Work item. Please update the material below by replacing "chart" with "plot" and keeping everything else unchanged. Leave the pictures out of your answer.

Given records.
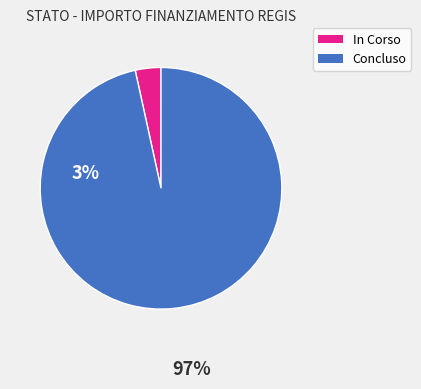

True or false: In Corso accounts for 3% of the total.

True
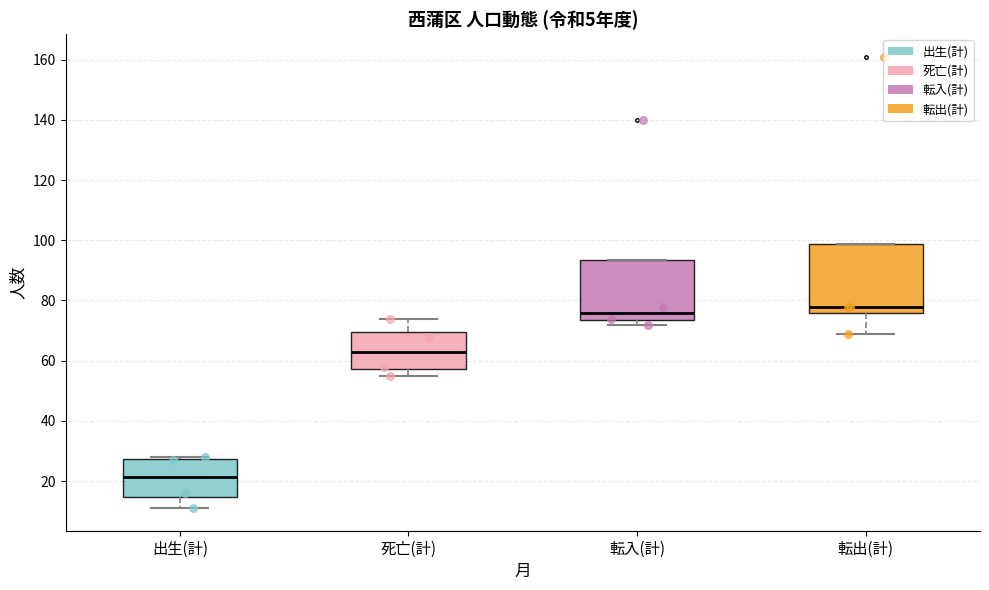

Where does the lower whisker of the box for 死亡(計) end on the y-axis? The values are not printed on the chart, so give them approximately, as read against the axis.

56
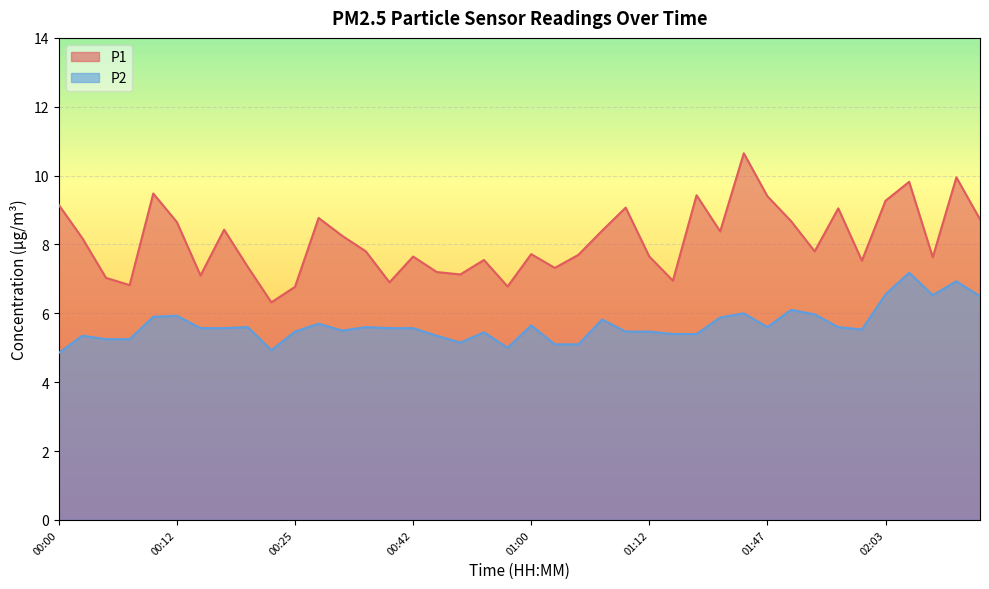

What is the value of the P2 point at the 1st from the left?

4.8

Task answer.
True or false: In Corso accounts for 3% of the total.

True

Where does the lower whisker of the box for 死亡(計) end on the y-axis? The values are not printed on the plot, so give them approximately, as read against the axis.

56

What is the value of the P2 point at the 1st from the left?

4.8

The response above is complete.